SWR ACTS FOLLOWING HOLDEN REVIEW

SOUTH WESTERN Railway says action has been taken to improve performance following an independent review carried out by former East Coast Chairman Michael Holden.

SWR says the review has provided ‘a blueprint to help us improve performance’. The report was commissioned by SWR to establish why performance on the South Western has been in decline since 2011.

According to the operator the report identifies a number of factors causing a loss of timetable resilience and a degradation in service recovery capability. These include growing passenger numbers, the management of train crew, the operation of longer trains, increasing numbers of speed restrictions and ageing infrastructure. More recently the major works at Waterloo in August 2017 and the move of the joint control between Network Rail and the train operator to Basingstoke in early 2017 have exacerbated the situation.
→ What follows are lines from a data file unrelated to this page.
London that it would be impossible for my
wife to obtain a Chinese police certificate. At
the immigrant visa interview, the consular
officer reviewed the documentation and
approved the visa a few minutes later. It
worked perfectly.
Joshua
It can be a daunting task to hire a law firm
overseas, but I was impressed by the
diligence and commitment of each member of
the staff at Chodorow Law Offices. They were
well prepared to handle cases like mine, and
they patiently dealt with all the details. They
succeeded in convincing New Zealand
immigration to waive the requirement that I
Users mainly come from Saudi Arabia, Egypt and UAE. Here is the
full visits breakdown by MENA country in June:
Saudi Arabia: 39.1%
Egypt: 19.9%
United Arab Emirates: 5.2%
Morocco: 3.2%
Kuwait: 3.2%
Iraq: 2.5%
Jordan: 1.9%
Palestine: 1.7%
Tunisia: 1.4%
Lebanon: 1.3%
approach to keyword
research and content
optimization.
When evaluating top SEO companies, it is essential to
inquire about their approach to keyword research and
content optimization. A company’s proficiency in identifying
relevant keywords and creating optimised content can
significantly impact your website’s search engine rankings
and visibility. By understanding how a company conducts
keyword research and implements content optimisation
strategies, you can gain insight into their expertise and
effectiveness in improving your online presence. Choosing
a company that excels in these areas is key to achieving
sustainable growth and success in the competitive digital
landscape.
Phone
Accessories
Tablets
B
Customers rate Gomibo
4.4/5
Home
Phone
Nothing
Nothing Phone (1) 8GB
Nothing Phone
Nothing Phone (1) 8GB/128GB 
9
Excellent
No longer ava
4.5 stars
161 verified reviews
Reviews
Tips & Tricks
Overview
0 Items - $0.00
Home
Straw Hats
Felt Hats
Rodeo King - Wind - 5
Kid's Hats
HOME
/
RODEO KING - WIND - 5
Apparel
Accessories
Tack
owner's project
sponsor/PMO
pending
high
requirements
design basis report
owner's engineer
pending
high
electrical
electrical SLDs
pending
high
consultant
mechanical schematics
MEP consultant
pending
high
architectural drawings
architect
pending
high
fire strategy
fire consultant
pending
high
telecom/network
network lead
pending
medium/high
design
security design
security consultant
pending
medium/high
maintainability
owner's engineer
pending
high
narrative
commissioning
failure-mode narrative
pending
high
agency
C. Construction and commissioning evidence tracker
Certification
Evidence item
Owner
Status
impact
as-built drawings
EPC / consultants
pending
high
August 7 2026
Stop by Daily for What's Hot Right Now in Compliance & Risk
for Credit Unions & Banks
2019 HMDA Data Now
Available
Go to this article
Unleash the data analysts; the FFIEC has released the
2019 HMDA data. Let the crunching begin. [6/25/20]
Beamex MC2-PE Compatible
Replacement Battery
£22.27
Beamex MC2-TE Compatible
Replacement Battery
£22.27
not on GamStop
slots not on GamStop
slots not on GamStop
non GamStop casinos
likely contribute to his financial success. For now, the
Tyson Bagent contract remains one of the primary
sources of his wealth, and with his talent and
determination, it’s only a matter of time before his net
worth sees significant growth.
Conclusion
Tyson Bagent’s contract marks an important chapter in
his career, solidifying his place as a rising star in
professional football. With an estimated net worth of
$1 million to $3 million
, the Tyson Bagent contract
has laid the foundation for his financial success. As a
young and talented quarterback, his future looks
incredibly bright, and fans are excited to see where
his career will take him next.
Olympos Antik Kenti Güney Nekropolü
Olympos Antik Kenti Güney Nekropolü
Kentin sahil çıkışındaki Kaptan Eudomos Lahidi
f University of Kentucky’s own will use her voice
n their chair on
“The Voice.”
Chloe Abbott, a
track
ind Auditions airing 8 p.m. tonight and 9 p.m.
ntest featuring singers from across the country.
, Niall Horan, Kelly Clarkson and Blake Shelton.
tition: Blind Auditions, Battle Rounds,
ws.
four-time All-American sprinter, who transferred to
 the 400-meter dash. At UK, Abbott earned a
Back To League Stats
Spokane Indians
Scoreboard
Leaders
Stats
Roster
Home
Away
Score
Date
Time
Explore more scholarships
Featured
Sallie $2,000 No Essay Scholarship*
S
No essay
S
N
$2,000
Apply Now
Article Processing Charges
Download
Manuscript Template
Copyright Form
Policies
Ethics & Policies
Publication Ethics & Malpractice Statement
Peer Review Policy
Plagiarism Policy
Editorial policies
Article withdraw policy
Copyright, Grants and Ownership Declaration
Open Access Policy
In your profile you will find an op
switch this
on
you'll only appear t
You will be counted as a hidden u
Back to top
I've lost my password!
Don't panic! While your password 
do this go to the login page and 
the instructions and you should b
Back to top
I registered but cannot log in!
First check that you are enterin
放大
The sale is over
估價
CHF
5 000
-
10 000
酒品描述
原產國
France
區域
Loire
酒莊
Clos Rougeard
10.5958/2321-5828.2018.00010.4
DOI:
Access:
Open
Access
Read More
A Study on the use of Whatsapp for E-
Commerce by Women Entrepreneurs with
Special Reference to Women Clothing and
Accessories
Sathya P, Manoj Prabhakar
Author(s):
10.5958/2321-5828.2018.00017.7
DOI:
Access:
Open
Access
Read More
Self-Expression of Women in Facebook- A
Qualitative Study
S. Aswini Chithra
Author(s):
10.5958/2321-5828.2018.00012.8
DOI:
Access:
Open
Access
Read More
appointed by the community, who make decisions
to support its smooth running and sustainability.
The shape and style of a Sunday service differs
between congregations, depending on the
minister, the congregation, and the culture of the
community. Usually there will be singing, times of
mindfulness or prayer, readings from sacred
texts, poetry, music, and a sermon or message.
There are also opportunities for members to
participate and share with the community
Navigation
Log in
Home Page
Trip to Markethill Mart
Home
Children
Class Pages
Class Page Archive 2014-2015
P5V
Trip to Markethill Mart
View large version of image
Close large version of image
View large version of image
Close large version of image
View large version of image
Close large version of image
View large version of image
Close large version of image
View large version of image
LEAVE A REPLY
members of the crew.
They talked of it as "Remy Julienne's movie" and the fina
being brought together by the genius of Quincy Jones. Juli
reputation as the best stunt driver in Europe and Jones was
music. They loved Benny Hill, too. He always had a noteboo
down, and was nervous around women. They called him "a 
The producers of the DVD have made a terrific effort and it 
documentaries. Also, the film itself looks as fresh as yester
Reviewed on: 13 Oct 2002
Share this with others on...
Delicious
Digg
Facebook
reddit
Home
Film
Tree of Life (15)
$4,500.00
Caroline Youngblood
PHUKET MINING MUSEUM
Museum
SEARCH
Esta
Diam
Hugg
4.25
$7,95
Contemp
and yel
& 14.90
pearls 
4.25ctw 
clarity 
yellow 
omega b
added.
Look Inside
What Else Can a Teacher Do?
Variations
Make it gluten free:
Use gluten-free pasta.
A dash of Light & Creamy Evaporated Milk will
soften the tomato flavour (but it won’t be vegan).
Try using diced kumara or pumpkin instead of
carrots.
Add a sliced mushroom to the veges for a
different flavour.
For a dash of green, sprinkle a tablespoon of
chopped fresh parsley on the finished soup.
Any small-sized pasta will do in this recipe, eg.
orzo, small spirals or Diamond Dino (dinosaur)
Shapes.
SWR says following the report it has reviewed and changed arrangements for analysing performance and developing performance improvement plans and has begun a review of the control centre. It says it has taken ‘significant steps’ to address inherited shortfalls in driver route and traction knowledge and began recruiting additional drivers even before it took over the franchise. Operational recommendations include amendments to the professional driving policy such that drivers draw up sufficiently when approaching key signals in the Waterloo station throat when they are displaying red aspects in order to clear prior track circuits.

Transitional livery: SWR’s No 159009 has been outshopped in this variant on the operator’s new livery without the diagonal stripes seen on other units. It awaits departure from Waterloo on 5 September 2018 with the 16.50 service to Westbury.
Colin Scott-Morton

The operator adds that the report identifies the opportunities a consistent suburban fleet would bring, noting this was identified before the start of the franchise when SWR ordered 90 new Class 701 Bombardier Aventra EMUs, due to enter service from late 2019. Mr Holden’s report recommends SWR should ‘seek to achieve the maximum extent of Driver Controlled Operation possible’ with the new fleet.

On Network Rail’s part, SWR says the company has invested in technology to better monitor key assets and additional maintenance teams to respond to incidents faster and expects to have removed 60% of speed restrictions on the network by the end of the financial year.

SWR notes some of the recommendations are longer term and have funding implications, such as infrastructure improvements and reuniting some functions separated when Network Rail and previous franchisee South West Trains moved the control centre to Basingstoke. It says it is working through these with NR and the Department for Transport. Infrastructure changes proposed include seeking a solution to substandard overlap problems affecting trains using the former international terminal at Waterloo, and for NR to carry out a feasibility study into increasing the permanent speed restriction on the main suburban lines and into the former international platforms from 15mph to 20mph.